Real Life: Couponing 101
I consider myself a money-saving, penny-pinching mama. There are so many ways to save money, but one of the ways I save the most is by using coupons.
I know what you’re thinking, “Coupons? That’s something my mother did!” Well mine did too, and though couponing might have gone by the wayside years ago, it’s back and in a BIG way.
Thanks to shows like Extreme Couponing on TLC, there is a whole new generation of couponers trying to save money at the grocery store.
If you thinking couponing is too difficult, too time-consuming or too much of a hassle, think again! It’s really quite easy once you get the hang of it and you can save thousands of dollars a year at the cash register. And who wouldn’t want thousands more dollars in their bank account? Yup, that’s what I thought.
Here are some simple ways to get started in couponing.
1. Start cutting: The majority of coupons are available in inserts in the Sunday newspaper. Some Saturday papers also have Sunday’s coupons. Every Saturday, I head to my local dollar store and buy three copies of the paper at $1 each. I take the coupon inserts and the flyers out. I stack the inserts and cut the coupons that I would use if I could get that product for cheap or free using coupons (yes, I said free).
2. Get organized: The easiest way for me to keep my coupons organized is using a coupon binder. I have a two-inch three-ring binder with baseball card organizers to store my coupons. I bought the plastic organizers from eBay, but you could also find them on Amazon, at a sporting goods’ store or perhaps a store like Walmart or Target. I bought two sets of subject dividers to keep my coupons organized by different categories. Some categories are baby, hair, body, frozen food, snacks, drinks, etc. I bring it with me whenever I shop so I can find my coupons easily. I empty out the expired coupons and put the new ones in as soon as I’m done clipping them.
3. Buy on sale: Whenever an item goes on sale, stock up! That doesn’t mean you have to buy 45 jars of pickles, but DO buy as many as you can with however many coupons you have. Of course, if you need something NOW, buy it. But even if you don’t need it immediately but find a great deal on it, buy it and save it for when you do need it.
4. Stockpile: This doesn’t mean you have to have enough of everything to last through 2017, but set aside a shelf, closet or a small spare space in your house to keep what you buy so you don’t have to run to the store as soon as you run out of something. Don’t buy too many that you won’t use them before they expire. We bought a deep freezer last year to store frozen breast milk. Now that I’m no longer nursing, it’s stocked with frozen items, meat, bread and other foods.

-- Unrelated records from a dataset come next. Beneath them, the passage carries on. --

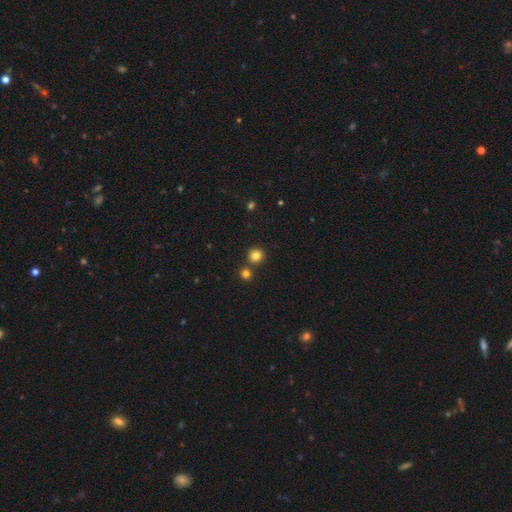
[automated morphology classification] Smooth or featured? smooth (82%)
How rounded? round (92%)
Merging? none (79%)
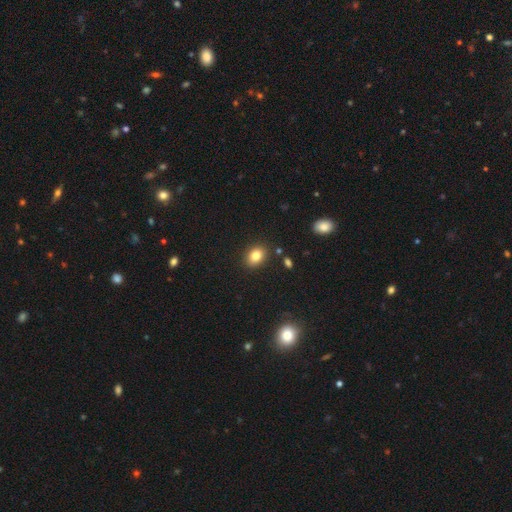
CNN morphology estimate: A smooth galaxy with no disk features (83%) that is in between round and cigar-shaped (65%). Merging: none (87%).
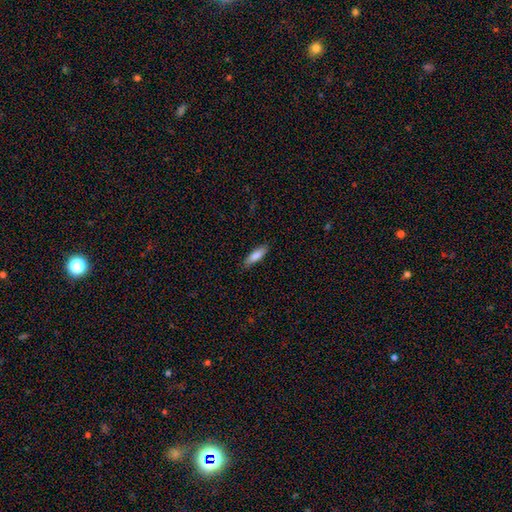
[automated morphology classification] Overall: smooth (81%). How rounded: cigar-shaped (54%; in between 44%). Merging: none (86%).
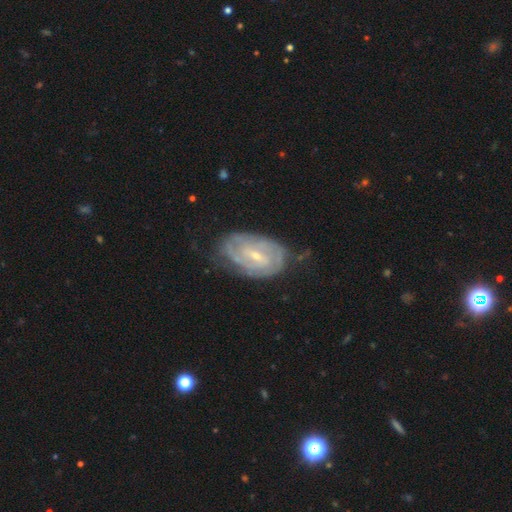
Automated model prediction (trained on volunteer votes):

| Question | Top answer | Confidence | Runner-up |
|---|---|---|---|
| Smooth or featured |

5. Use store coupons: Many stores issue store coupons that you can stack with a manufacturer coupon (from the newspaper or online) to increase your savings. Use both a store and manufacturer coupon when an item goes on sale and often you can get something for free or for just pennies. Target updates their website with store coupons every Sunday. I often get free or very cheap clothes at Target with their coupons. Score! CVS has coupons you can print daily from their “Magic Coupon Machine” and Walgreens has a monthly store coupon booklet with their flyers as you walk into their stores. My favorite local grocery store also has coupons frequently in their sale flyer.
6. Print coupons: There are many ways to print coupons from the Internet in addition to finding coupons in the newspaper. The general rule is that you can print two coupons per computer. Many companies will allow you to print high value coupons if you “like” them on Facebook.
7. Do your research: There are oodles of websites such as www.hiptosave.com and www.krazycouponlady.com that do the work for you and find the best deals at popular stores. They’ll tell you how much an item is on sale for, what coupon to use and where to find it, and how much you’ll end up paying. They update their sites with new deals several times a day.
Once you get the hang of it, couponing can be really easy and FUN. You’ll see the savings pile up (and the stockpile too).
Sharpen your scissors, clear off your dining room table and get cutting – happy saving!